Como una sandez más del catálogo de sus ocurrencias, nuestros gobernantes nos presentan ahora la Ley de Bienestar Animal. Dan satisfacción así a ese atronador y universal coro de voces clamantes a favor de los derechos de los irracionales y contra
cualquier actitud humana que atente contra su vida e incluso contra su
libertad. Buena intención es, casi piadosa. De una elevada aspiración de
confraternización universal y de solidaridad con todo lo creado. Las
florecillas franciscanas en lectura actualizada. “¡Oh, hermanitas mías,
tórtolas inocentes y castas! ¿Por qué os habéis dejado coger?”. Pero aquí no se
trata de amor, que siempre depende del corazón, sino que se exhiben derechos, y
entonces surgen algunas preguntas. ¿Se puede conceder derechos a quienes jamás
podrán hacer uso de ellos ni se les pueden imponer los deberes que conllevan?

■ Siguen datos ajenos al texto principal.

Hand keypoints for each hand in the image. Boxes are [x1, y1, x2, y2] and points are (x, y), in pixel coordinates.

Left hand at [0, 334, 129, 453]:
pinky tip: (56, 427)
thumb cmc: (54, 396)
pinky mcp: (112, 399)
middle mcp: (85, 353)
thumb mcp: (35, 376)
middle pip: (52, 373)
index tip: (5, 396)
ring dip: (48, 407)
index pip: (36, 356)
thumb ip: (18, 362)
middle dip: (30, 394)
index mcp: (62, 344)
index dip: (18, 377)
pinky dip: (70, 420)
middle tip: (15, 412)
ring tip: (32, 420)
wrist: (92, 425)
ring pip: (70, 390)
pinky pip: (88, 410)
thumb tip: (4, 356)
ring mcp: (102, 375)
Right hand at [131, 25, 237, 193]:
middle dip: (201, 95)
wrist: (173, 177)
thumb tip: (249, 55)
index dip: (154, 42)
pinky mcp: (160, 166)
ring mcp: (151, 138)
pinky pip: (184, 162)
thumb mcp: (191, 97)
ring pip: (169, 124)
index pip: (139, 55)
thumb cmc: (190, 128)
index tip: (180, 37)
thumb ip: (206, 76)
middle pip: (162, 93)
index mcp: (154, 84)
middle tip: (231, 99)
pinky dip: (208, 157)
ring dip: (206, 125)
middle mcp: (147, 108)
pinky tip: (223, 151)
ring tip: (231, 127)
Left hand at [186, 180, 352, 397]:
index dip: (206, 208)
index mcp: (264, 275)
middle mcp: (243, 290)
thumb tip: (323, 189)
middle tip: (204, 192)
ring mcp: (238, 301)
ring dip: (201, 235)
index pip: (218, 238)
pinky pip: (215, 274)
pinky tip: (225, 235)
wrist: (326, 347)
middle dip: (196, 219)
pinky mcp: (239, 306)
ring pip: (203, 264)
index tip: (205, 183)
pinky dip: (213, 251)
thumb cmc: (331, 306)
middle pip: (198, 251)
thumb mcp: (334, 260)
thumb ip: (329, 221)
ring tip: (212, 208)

Buen tema para sesudas disquisiciones. Como este otro: si se reconocen derechos
a los animales es porque se cree que los tienen, y si los tienen es porque
alguien se los ha otorgado, pero ¿quién? No pueden derivarse de la ley natural,
porque es la propia naturaleza la que impulsa a otros animales a quitarles la
vida. O sea, que el derecho a matar para vivir de unos está por encima del
derecho a vivir de otros. ¿Cuáles son los derechos de los animales y de dónde
salen? Pues quizá de medirlo todo con un rasero antropocéntrico; de pretender
aplicar nuestra instalación mental, producto de siglos de desarrollo del
pensamiento ético y filosófico, a una naturaleza que es amoral por esencia. La
naturaleza exige nuestro respeto, por supuesto, aunque sólo sea por nuestro
propio interés, puesto que formamos parte de ella, pero no cabe tratar de
influir en sus propias normas.
En este caso, además, no es fácil entender qué se pretende ni cuál
es el fin último del proyecto. Algo no encaja cuando sólo se trata de aplicar esta norma salvadora a una parte de nuestros amigos, los vertebrados, y no a todos, sino a los que no nos resulten útiles. Si se trata de respetar el derecho de los
animales -se supone que de todos- a la vida y la libertad, parecidas razones podrían hacerse ante las sedes de cazadores y pescadores, ante los mataderos,
granjas, establos, acuarios, piscifactorías y zoos, ante las droguerías que
vendan raticidas e insecticidas y, puestos ya, ante las farmacias que expenden
antibióticos, que también las bacterias son seres animados y puede que tengan
algún derecho. Porque ponerle unas banderillas en el lomo a un animal de media
tonelada sin duda ha de causarle dolor, pero meterle una bala en el estómago a
un gamo o clavarle un anzuelo en la garganta a un salmón, no debe de ser mucho
más agradable. Se ve que también aquí hay derechos más dignos que otros. Como ven, vamos de cabeza al absurdo. Lo que sí tenemos claro es que si encontramos un ratón husmeando en nuestra despensa no va a ver ley que le arriende la ganancia.